On the other side, Jwala unbeknownst to Raghav takes his alliance for Maithili to the Tiwaris house where Arun Tiwari refuses to get his daughter married as he feels she is not yet ready to marry. He strongly believes Maithili needs to first focus on her career and become an independent woman in the society. However, Jwala has set her eyes on Arun Tiwari's wealth and reputation and wants her son to marry his daughter at any cost. Things turn in her favor when Maithili and Raghav get stuck in a riot and are found by their parents in an awkward situation. Soon, Maithili and Raghav's alliance is fixed by the two families.

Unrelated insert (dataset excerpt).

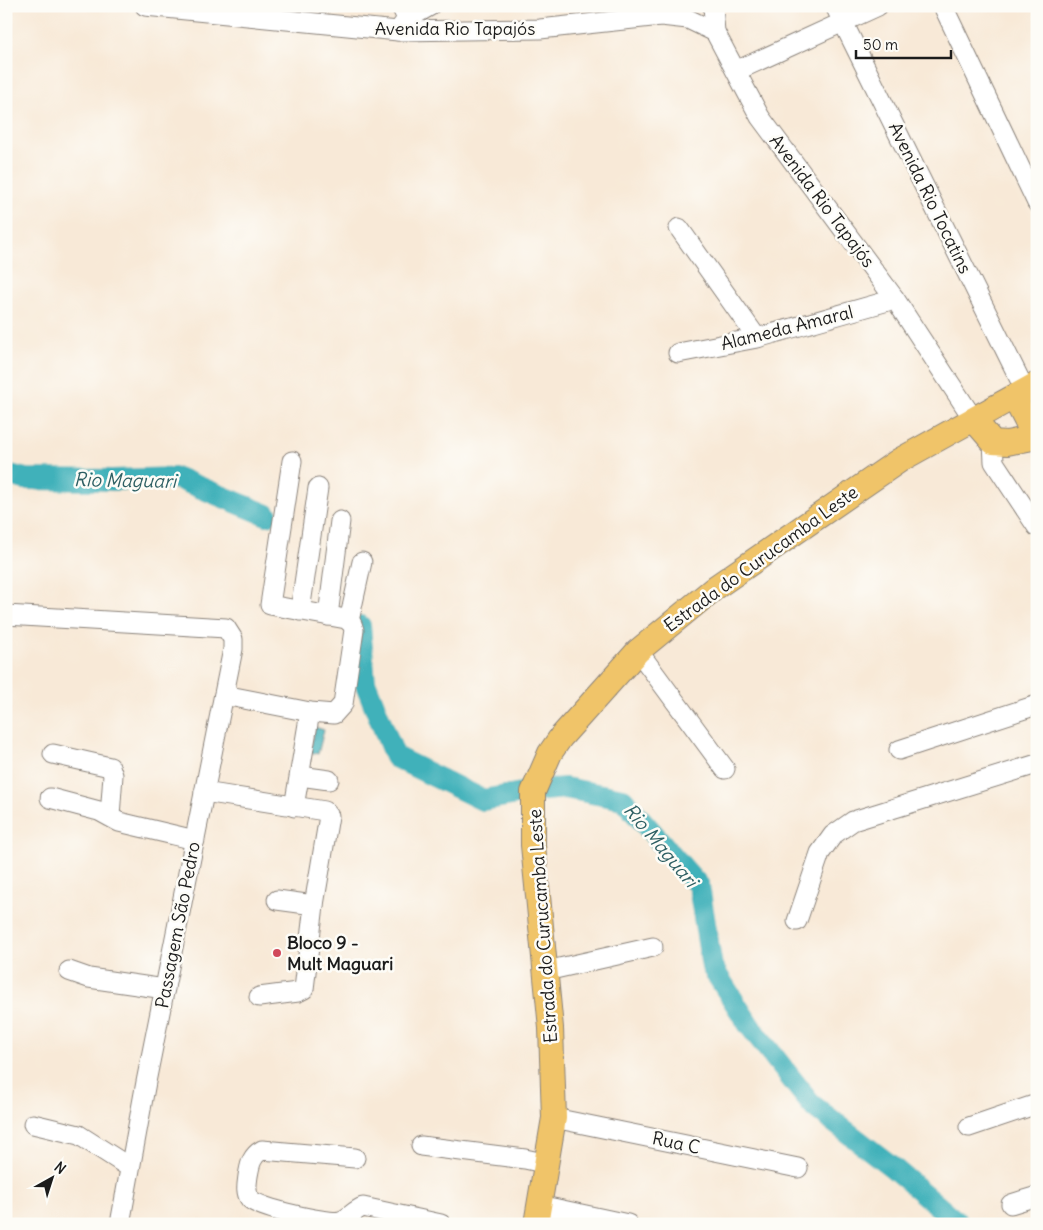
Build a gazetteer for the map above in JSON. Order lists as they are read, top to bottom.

The show ended on a positive note with Jwala accepting Maithili as her bahu and family reuniting with Maithili and Raghav's union.

==Cast==
===Main===
- Simran Pareenja as Maithili Raghav Kumar (née Tiwari): Arun and Sadhna Tiwari's second daughter (adopted), Bhavana and Aarti's sister, Raghav's wife, a woman with extraordinary intelligence
- Akshit Sukhija as DC Raghav Kumar: Jwala and Mangilal's elder son, Rani, Chanchal and Buchi's brother, Maithili's husband, a hardworking man and a devoted son
- Ananya Khare as Jwala Devi Kumar: Mangilal's wife, Raghav, Rani, Chanchal and Buchi's mother, Baksa's elder sister and an extremely greedy and cunning woman who wants to satisfy all her greed using her son Raghav.
- Kavita Kaushik as Baksa Mausi: Jwala's younger sister and Raghav, Rani, Chanchal and Buchi's maternal aunt

===Recurring===
- Amit Behl as Mangilal Kumar: Raghav, Rani, Chanchal and Buchi's father
- Neetu Pachori as Rani: Raghav, Chanchal and Buchi's elder sister, Bhanu's wife
- Mayank Nishchal as Chanchal Kumar: Raghav, Rani and Buchi's brother
- Smita Sharan as Buchi Kumar: Raghav, Rani and Chanchal's younger sister
- Ashish Kaul as Officer. Arun Tiwari: Sadhna's husband, Maithili, Bhavana and Aarti's father
- Anindita Chatterjee as Sadhna Tiwari: Maithili, Bhavana and Aarti's mother
- Anushka Merchande as Aarti Tiwari: Arun and Sadhna Tiwari's youngest daughter, Maithili and Bhavana's younger sister
- Diksha Dhami as Bhavana: Arun and Sadhna Tiwari's eldest daughter, Maithili and Aarti's elder sister
- Jay Vijay Sachan as Reporter: Bhavana's husband
- Ram Mehar Jangra as Bhanu: Rani's husband
- Munendra Singh Kushwah as Shukla : Raghav's PA

==Production==
===Development===
Earlier the show was titled as Bahu Kya Laayi Hai?, however during the final stages of production the title was changed to Lakshmi Ghar Aayi. The show was finalised by the channel and makers in December 2020 and the filming began in late January 2021 in Film City, Mumbai.

===Release===
The first promo of the series was shot on 31 January 2021 and was released on 17 March 2021, featuring Simran Pareenja and all the cast members that represent the Kumar family. The show was supposed to start in the month of April, however, it was halted for a period of three months due to the COVID-19 pandemic. It started broadcasting from 5 July 2021 at 8:00 PM on Star Bharat.

===Casting===
Jatin Suri was initially approached to play Raghav's younger brother Chanchal Kumar. He also featured in the first promo of the show. However, he was later replaced by Mayank Nishchal.